A number of amendments to the Local Government Act 1993 (the Act) have been made following the Local Government Amendment Bill 2019 (the Bill) receiving assent on 25 June 2019. While some of the changes to the Act have already commenced, others will take effect on a date that is yet to be proclaimed.
An overview of some of the notable amendments to the Act is provided below.
Changes to procurement procedures
The tender threshold for councils to go to tender has now been increased from $100,000 to $250,000 in a bid to cut the red tape associated with unnecessary expense and delays.
Previously, section 55(3)(n) of the Act provided that if a contract involved an estimated expenditure or receipt of an amount greater than $100,000, council was required to invite tenders before entering into contracts.
The alternative threshold of $150,000 specified in the regulations will continue to apply for those specific contracts which involve the provision of services where those services are, at the time of entering the contract, being provided by employees of the council.
Mutual recognition of section 68 approvals
New provisions are to be introduced to enable regulations to be made which provide a scheme for the mutual recognition of certain council approvals issued under section 68 of the Act.
Section 68 approvals are required for a range of activities identified under section 68 of the Act.
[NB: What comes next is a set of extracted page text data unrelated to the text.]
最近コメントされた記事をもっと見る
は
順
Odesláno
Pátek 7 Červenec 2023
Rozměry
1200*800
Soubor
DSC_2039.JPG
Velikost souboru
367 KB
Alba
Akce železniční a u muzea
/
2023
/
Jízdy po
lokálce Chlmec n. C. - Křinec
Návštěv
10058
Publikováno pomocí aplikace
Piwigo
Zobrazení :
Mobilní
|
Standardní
This includes activities such as the carrying out waste management activities in public spaces, swinging or hoisting items over a public road, the carrying out of water supply work or engaging in trade or business on community land.
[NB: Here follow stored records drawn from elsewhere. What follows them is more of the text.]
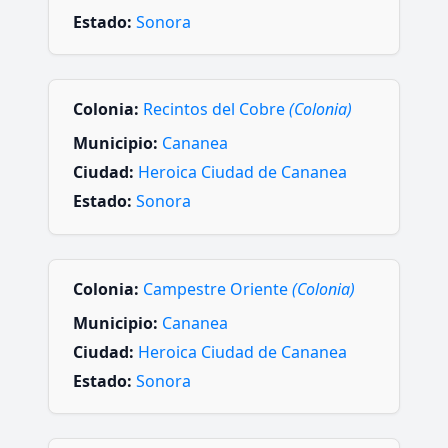
Estado:
Sonora
Colonia:
Recintos del Cobre
(Colonia)
Municipio:
Cananea
Ciudad:
Heroica Ciudad de Cananea
Estado:
Sonora
Colonia:
Campestre Oriente
(Colonia)
Municipio:
Cananea
Ciudad:
Heroica Ciudad de Cananea
Estado:
Sonora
When the provisions are introduced and a scheme is established, it is expected that approval requirements for those businesses which operate across local government areas and require multiple approvals from different councils, will be simplified. The new provisions will allow a council that is willing to delegate certain regulatory functions to another council, to do so, provided the other council accepts that function.
12-month extension to rates freeze for amalgamated councils
Of relevance to those councils that merged in 2016, an amendment has been made to section 218CB of the Act regarding the transitional provision for the maintenance of pre-amalgamation rate paths. Under this provision, the Minister is authorised to make a determination which requires an amalgamated council, in levying rates for land, to maintain the same rate path that last applied to the land by the relevant former council.
Previously, if a determination applied to the levying of rates by a new amalgamated council, this was to continue for 3 rating years immediately following the rating year from which the relevant proclamation provided for the levying of rates.
The amendment to section 218CB(2) of the Act extends the rates freeze period to 4 rating years, providing those councils that are not ready to harmonise their rates from 1 July 2020 onwards, an additional 12 months to prepare for this.
This change also applies to existing determinations that were in force when the amendment to section 218CB(2) of the Act commenced on 25 June 2019.
Exemption from the regulatory requirements for fees
A new section 612 is to be inserted under Part 10 of Chapter 15 of the Act, which will provide an exemption for councils from the usual regulatory requirements for fees.
This new provision will enable regulations to be made by councils in relation to specified commercial activities only, exempting them from the standard requirements to advertise council fees or determine fees in accordance with a pricing methodology formally adopted and set out in council's operational plan.
Previously the Court has held that a council has a general power to contract with persons in respect of work to be performed, but that a council's "general power to contract" does not empower it to charge fees for work performed outside the mechanisms established by Chapter 15 Part 10 of Act (Adrenaline Pty Ltd v Bathurst Regional Council  NSWCA 123 at ).
These amendments (in combination with the increased tender threshold) are intended to strengthen the purchasing power of councils when negotiating contract fees and competing against other service providers. This is because councils will no longer be commercially disadvantaged by requirements that their fees be advertised and made known to competitors or the requirement that the pricing methodology in their operational plan be adopted.
The content of this article is intended to provide a general guide to the subject matter. Specialist advice should be sought about your specific circumstances.